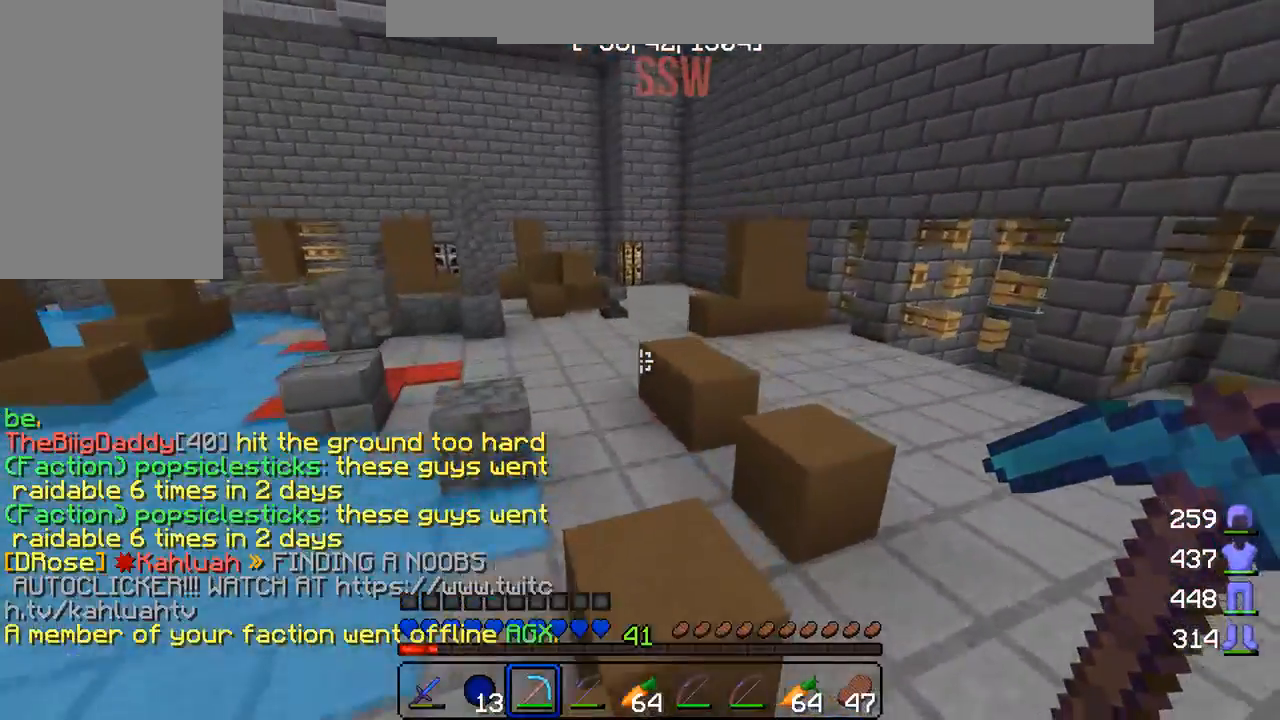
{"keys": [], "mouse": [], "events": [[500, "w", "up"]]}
--
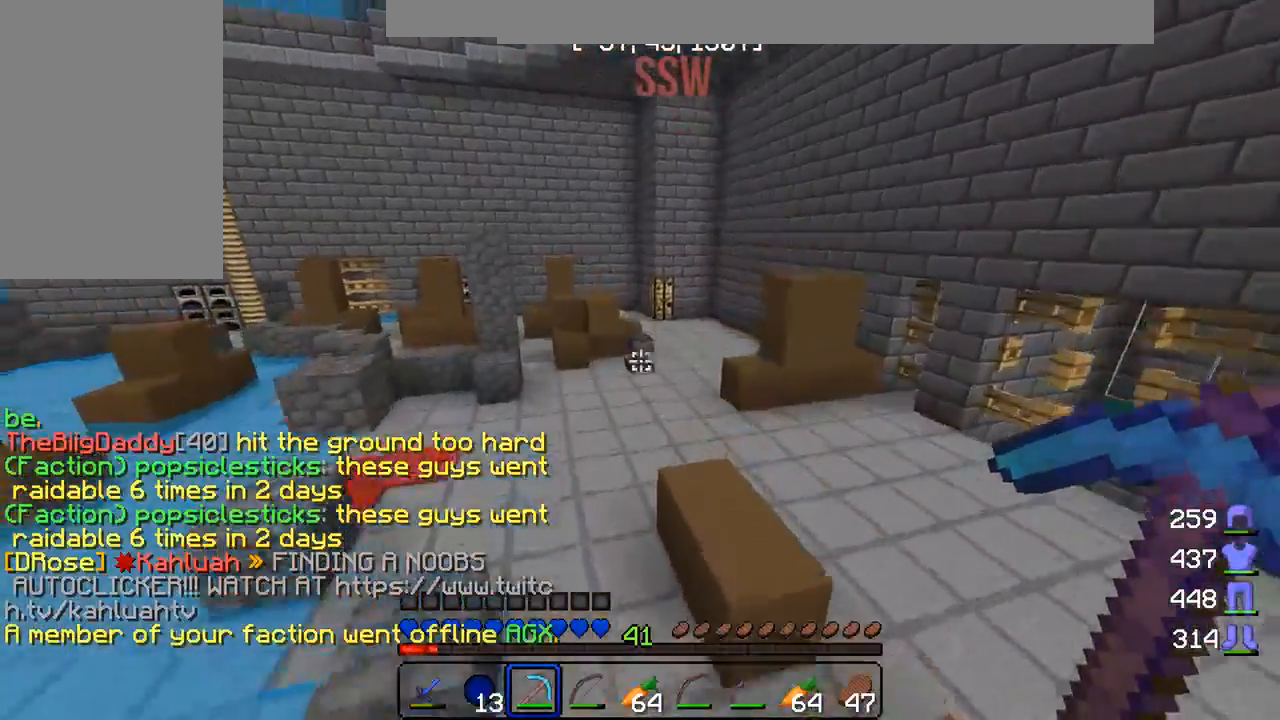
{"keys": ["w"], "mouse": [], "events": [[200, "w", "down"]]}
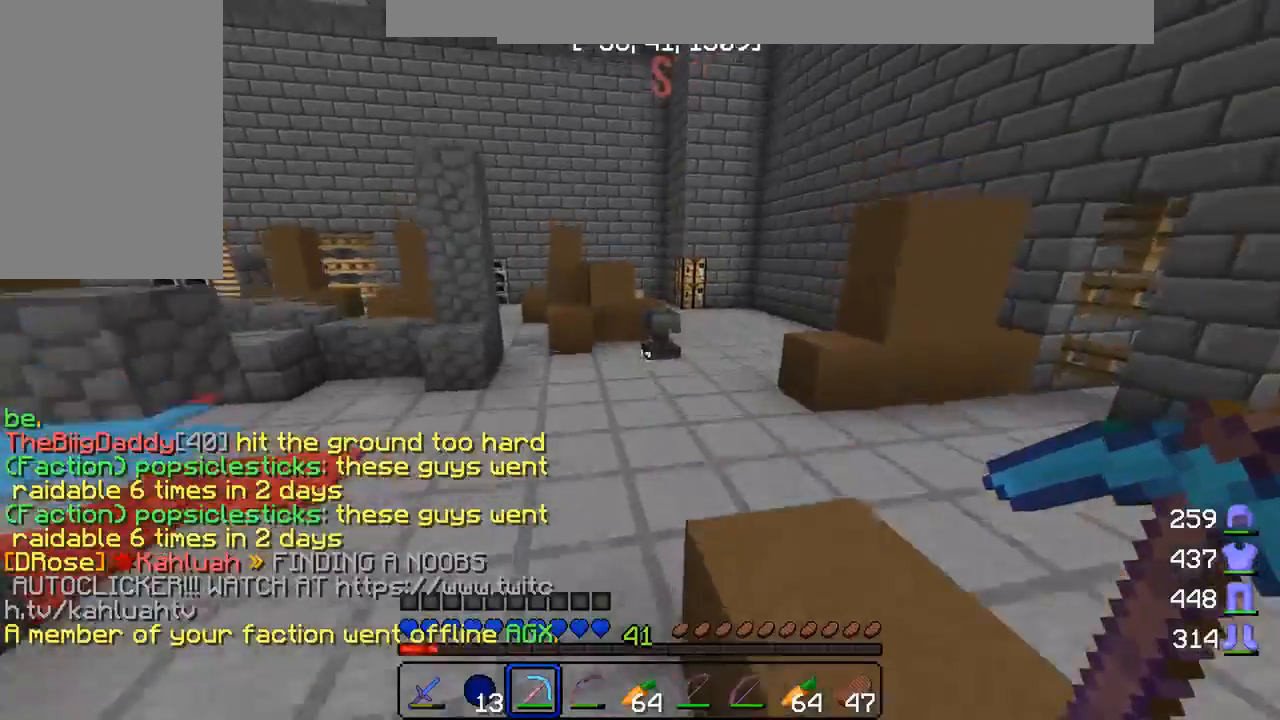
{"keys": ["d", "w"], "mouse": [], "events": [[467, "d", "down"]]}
--
How many of the lines above include the word "down"? State that number and nothing else.

2